Dick Headley said...

That's odd. I just started reading 'Wide Sargasso Sea' again.

Chuck says hi. Wants to know if you've seen anything of Bruce? We both enjoy hearing what he's up to.

expat@large said...

Dick: Bruce passed away last year sometime. (I'll have to check my arhives for exacitude.). I picked the Rhys out of guilt for not having finished WSS. I found it tough going. Funny, because Rebecca was such an easy read.
Say hi to Chuck. His namesake is alive and well in Nan and Chiang Mai.

Momentary Madness said...

;-)

Dick Headley said...
This comment has been removed by the author.
Dick Headley said...

Never sure what to think about Jean Rhys. Minority taste. Have you read 'The Blue Hour' by Lilian Pizzichini?

Sorry to hear about Bruce. Any idea what happened to his hard drive? Mine is set to self destruct soon after me

expat@large said...

MomMad: :-) regarding which joke? All of them?

Dick: he bequeathed his HDD to me thankfully. I pick an episode here and there on occasion, when the occasion seems apt.

Rhys, mmm yes, she is a very (without wishing to offend) feminine writer, I think. Usually I have no trouble with that, more power, etc... but that book was obviously aimed much more sharply at Venus than at Mars. In essence - nothing much happens, which a male reader often finds frustrating. Having said that, I enjoy a lot of Japanese literature, in which often "nothing" happens for long stretches of delicately described and subtley respiring time. (I insert the wordf nothing in quotation marks becasue for other readers lots of things that I miss (or find peripheral or uninteresting) might be happening.)

expat@large said...

Pizza who?

expat@large said...

Yes I know, nothing ever happens in Beckett either, yet it is not a feminine nothing that is not happening.

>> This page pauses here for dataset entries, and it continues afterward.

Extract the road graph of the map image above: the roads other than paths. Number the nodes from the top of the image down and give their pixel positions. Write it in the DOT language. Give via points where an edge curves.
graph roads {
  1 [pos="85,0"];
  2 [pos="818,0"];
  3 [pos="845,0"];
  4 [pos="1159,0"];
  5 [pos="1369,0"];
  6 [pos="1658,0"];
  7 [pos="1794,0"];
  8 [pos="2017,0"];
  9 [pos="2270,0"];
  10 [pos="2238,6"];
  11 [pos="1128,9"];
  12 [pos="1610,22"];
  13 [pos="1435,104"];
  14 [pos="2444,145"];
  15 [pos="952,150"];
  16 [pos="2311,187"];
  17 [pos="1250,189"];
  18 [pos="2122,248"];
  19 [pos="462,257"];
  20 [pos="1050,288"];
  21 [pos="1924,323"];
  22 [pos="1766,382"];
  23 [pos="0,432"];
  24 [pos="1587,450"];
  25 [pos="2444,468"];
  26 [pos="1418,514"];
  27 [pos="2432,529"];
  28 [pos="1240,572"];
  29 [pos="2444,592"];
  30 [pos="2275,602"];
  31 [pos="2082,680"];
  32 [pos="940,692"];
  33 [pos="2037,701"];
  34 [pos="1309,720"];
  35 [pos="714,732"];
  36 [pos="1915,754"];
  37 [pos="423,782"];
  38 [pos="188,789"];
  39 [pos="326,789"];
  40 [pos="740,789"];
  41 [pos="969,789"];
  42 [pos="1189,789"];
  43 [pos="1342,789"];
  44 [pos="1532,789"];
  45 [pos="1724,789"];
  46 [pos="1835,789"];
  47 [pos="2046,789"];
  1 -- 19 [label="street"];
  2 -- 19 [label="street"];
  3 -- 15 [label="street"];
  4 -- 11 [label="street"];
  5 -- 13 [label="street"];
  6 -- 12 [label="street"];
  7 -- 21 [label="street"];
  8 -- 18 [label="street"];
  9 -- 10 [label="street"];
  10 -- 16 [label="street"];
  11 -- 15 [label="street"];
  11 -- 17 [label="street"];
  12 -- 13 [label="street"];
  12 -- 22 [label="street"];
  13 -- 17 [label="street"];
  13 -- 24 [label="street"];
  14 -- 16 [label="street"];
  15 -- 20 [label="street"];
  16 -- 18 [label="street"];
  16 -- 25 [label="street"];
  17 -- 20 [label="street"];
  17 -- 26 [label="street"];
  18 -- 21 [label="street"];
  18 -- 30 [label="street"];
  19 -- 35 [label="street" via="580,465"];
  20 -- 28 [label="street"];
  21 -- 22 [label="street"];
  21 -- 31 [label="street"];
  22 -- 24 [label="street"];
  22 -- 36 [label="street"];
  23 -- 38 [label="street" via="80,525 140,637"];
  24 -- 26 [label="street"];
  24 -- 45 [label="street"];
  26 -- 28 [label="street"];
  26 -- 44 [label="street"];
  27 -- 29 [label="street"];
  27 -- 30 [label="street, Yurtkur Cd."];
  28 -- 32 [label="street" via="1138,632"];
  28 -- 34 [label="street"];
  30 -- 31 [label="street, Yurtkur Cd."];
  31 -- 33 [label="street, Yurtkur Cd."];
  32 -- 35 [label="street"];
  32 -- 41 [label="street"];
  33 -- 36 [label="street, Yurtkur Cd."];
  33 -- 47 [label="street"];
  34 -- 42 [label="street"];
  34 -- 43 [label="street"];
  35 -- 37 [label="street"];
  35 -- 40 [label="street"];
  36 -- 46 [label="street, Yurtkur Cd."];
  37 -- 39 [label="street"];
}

Enough triple negatives?!!

Dick Headley said...

I expect the nothingness depends on the sex of the person who isn't reading it.

Lilian Pizzichini's biography of Jean Rhys talks a lot about that feminine stuff. Jean Rhys certainly had a chip on her shoulder about something.

savannah said...

is now a good time to talk about







p.d. james


xoxox

expat@large said...

Dick: she does eh? Good, that means I wasn't making it up after all.

Sav: Talk about the good Dame amongst yourselves, if you must.